The aim of this exercise is to get you familiar with the torque client tools for submitting and managing cluster jobs. We will firstly create a script that calls the sleep command for a given period of time. After that, we are going to submit the script as jobs to the cluster.

Tasks

Note

DO NOT just copy-n-paste the commands for the hands-on exercises!! Typing (and eventually making typos) is an essential part of the learning process.

  1. make a script called run_sleep.sh with the following content:

    #!/bin/bash
    
    my_host=$( /bin/hostname )
    
    time=$( date )
    echo "$time: $my_host falls asleep ..."
    
    sleep $1
    
    time=$( date )
    echo "$time: $my_host wakes up."
    

    Note

    Input argument of a bash script is accessible via variable $n where n is an integer referring to the n-th variable given the the script. In the script above, the value $1 on the line sleep $1 refers to the first argument given the the script. For instance, if you run the script as run_sleep.sh 10, the value of $1 is 10.

  2. make sure the script runs locally

    $ chmod +x run_sleep.sh
    $ ./run_sleep.sh 1
    Mon Sep 28 16:36:28 CEST 2015: dccn-c007.dccn.nl falls asleep ...
    Mon Sep 28 16:36:29 CEST 2015: dccn-c007.dccn.nl wakes up.
    
  3. submit a job to run the script

    $ echo "$PWD/run_sleep.sh 60" | qsub -N 'sleep_1m' -l 'nodes=1:ppn=1,mem=10mb,walltime=00:01:30'
    6928945.dccn-l029.dccn.nl
    
  4. check the job status. For example,

    $ qstat 6928945
    

    Note

    The torque job id given here should be replaced accordingly.

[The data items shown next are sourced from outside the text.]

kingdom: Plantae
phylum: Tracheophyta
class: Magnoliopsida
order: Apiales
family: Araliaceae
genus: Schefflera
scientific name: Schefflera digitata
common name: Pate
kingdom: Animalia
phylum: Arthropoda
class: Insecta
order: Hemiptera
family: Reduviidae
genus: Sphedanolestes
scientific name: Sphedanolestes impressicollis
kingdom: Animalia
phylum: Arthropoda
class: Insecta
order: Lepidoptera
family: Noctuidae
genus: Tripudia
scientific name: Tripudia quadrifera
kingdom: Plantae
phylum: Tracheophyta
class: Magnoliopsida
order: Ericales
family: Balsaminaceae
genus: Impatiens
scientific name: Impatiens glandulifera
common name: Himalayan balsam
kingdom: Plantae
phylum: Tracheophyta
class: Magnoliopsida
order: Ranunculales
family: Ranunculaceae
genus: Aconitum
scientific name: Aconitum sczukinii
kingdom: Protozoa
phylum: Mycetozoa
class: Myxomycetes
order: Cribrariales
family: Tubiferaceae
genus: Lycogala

  5. or monitor it until it is complete

    $ watch qstat 6928945
    

    Tip

    The watch command is used here to repeat the qstat command every 2 seconds. Press Control-c to quit the watch program when the job is finished.

  6. examine the output file, e.g. sleep_10.o6928945, and find out the resource consumption of this job

    $ cat sleep_1m.o6928945 | grep 'Used resources'
    Used resources:    cput=00:00:00,mem=4288kb,vmem=433992kb,walltime=00:01:00
    
  7. submit another job to run the script, with longer duration of sleep. For example,

    $ echo "$PWD/run_sleep.sh 3600" | qsub -N 'sleep_1h' -l 'nodes=1:ppn=1,mem=10mb,walltime=01:10:00'
    6928946.dccn-l029.dccn.nl
    

    Note

    Try to compare the command in step 3. As we expect the job to run longer, the requirement on the job walltime is also extended to 1 hour 10 minutes.

  8. Ok, we don’t want to wait for the 1-hour job to finish. Let’s cancel the job. For example,

    $ qdel 6928946